Marginalised entities know this forced becoming intimately. Becoming resilient because survival demands it. Becoming creative because existing systems exclude you. Becoming strong because the world gives you no choice. But also becoming tired from having to become what others need you to be, becoming smaller to fit into spaces that weren't designed for you, becoming cautious because the world punishes certain kinds of becoming.
The systems around us have opinions about who we should become. Capitalism wants us to become consumers, producers, competitors. Nationalism wants us to become patriots, insiders, defenders. Patriarchy wants us to become certain kinds of men and women, playing prescribed roles in prescribed ways. We become through resistance to these pressures and also through submission to them, often simultaneously.
Technology is becoming us as we become through technology. Our attention shaped by algorithms that learn our desires before we know them ourselves. Our relationships mediated through platforms that profit from our connections.

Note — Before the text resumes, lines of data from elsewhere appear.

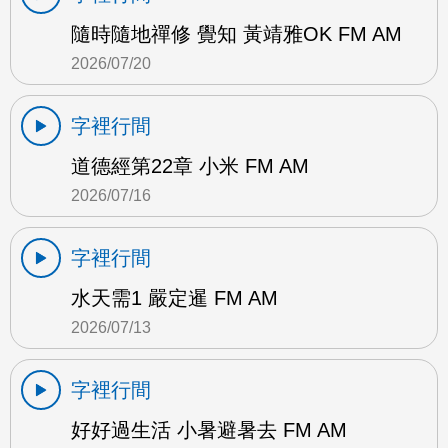
隨時隨地禪修 覺知 黃靖雅OK FM AM
2026/07/20
字裡行間
道德經第22章 小米 FM AM
2026/07/16
字裡行間
水天需1 嚴定暹 FM AM
2026/07/13
字裡行間
好好過生活 小暑避暑去 FM AM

Our memories stored in clouds, our thoughts expressed in character limits. We've always been technological beings - using tools to extend our capacities, from fire to language to smartphones - but now the tools learn back, adapting to us as we adapt to them.
The earth is becoming something new too, and we're becoming along with it. Climate refugees becoming nomads. Coastal communities becoming amphibious. Children becoming activists before they become adults. Species becoming extinct while others adapt to urban environments. The very ground beneath us becoming less stable, forcing new kinds of becoming from all of us.
Sometimes becoming happens through addition: new skills, new relationships, new understanding. Sometimes through subtraction: letting go of who we thought we were, releasing stories that no longer serve, unlearning patterns that once protected us but now constrain us. The caterpillar doesn't simply add wings; it dissolves entirely before becoming butterfly.
We resist becoming as much as we seek it. Change is exhausting. Identity provides the comfort of knowing who we are, even when who we are is limiting. The familiar cage feels safer than the unknown sky. We cling to outdated versions of ourselves, fight against growth that feels like loss, mourn the selves we're leaving behind.
In the end, we don't control our becoming any more than rivers control their courses. Water flows around obstacles, carves new channels, changes direction, pools in unexpected places. We can choose how to participate in our becoming, but we cannot dictate its terms. The practice is learning to flow with the forces shaping us while also shaping them in return.
The question is not who are you becoming, as if becoming had a destination. The question is: how are you becoming? With resistance or acceptance? In isolation or in relationship? With awareness or on autopilot? With kindness toward the self you're leaving behind and the self you're growing toward?
We are always becoming, never done, never finished, never quite the person we were yesterday or the person we'll be tomorrow. This asks to be lived rather than solved, experienced one breath at a time, one choice at a time, one encounter at a time, until the day our becoming becomes soil for someone else's transformation.